Conversational Intelligence and Sentiment Analysis
The most advanced conversational intelligence platform uses next generation sentiment analysis algorithms for instant, real-time measure of customer sentiment. These types of platforms analyze the emotion in a customer’s voice based on the way they say speak.
This augmented intelligence approach provides an actionable coach for support agents in human-to-human interactions so they can act on that sentiment and positively change the course of a conversation and achieve first call resolution. One third of consumers say this first call resolution is the most important aspect of customer service, according to Statista.
This changes the dynamic reality of the question, what is conversational intelligence? It shifts from something only humans can do to an augmented intelligence platform that helps humans do it better. But like sentiment analysis technology, they do not create every conversational intelligence platform with equal capabilities.
Evaluating Conversation Intelligence Technology
Conversation intelligence software is the natural progression of the concept of developing a conversational intelligence coach for humans in business to improve all interactions. But not all software solutions have the advanced capabilities to provide emotional intelligence insights into speech. This requires evaluating the quality of chatbots and intelligent conversational agents through the augmented intelligence lens.
The most advanced chatbots are still only trusted to handle the most routine customer interactions. This is limited to providing product info, small purchases, and simple requests. Most can only recognize when customer requests and emotions are beyond their ability to respond. They must then hand them off to a human customer service agent.
Chatbots are mostly limited to customer interactions that are deemed to have minimal circumstantial weight in customer finance, health, or significant needs. This often comes down to chatbots lacking an ability to engender:
- Customer control
- Genuine responsive empathy
Most chatbots and forms of customer sentiment analysis that take humans out of the loop cannot parse the nuances of emotion in speech and text to respond empathetically and change the course of negative interactions. The latest forms of sentiment analysis software algorithms driven by augmented intelligence excel in this area. The ideal conversational intelligence platform should be judged on:
- Ease of use
- Broad functionality across a single-source-of-truth conversational intelligence dashboard
- Real-time analytics feedback that can act as a conversational intelligence coach to customer service agents
The best of these conversational intelligence software solutions leverage data to continuously improve with each new conversation across many agents. These are the attributes that businesses and brands will require today and in the future to improve customer service.

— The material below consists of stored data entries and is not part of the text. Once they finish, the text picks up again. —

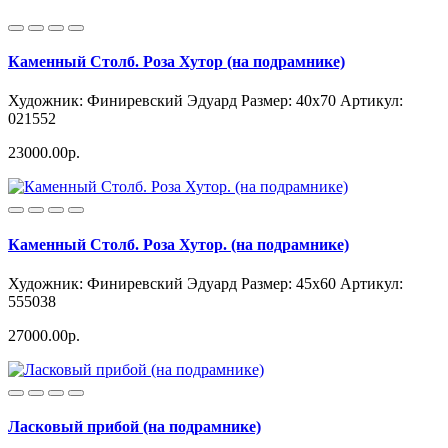
Каменный Столб. Роза Хутор (на подрамнике)
Художник: Финиревский Эдуард
Размер: 40x70
Артикул:
021552
23000.00р.
Каменный Столб. Роза Хутор. (на подрамнике)
Художник: Финиревский Эдуард
Размер: 45x60
Артикул:
555038
27000.00р.
Ласковый прибой (на подрамнике)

Present and Future of Conversational Intelligence
Next-generation conversational intelligence software is improving and transforming the call center and customer support agent, sales, and marketing experience, in addition to the customer experience. Future use possibilities will only expand in ways that drive revenue across marketing, sales, and even R&D practices that drive:
- Product/service upselling
- Innovative marketing campaigns
- New and improved products and services
Leaders in the field now make third-party integrations with CRM, BI, and marketing automation a simple prospect. The best of these solutions are cloud-based, software as a service (SaaS). They are equipped with a centralized conversational intelligence dashboard within their own platform where users can find call data, analytics, and user insights.
This ongoing innovation will continue to increase the understanding of the true potential of conversational intelligence. As business adoption grows, ongoing use of sophisticated self-learning algorithms will drive revenue, business growth, and innovation in ways not yet imagined.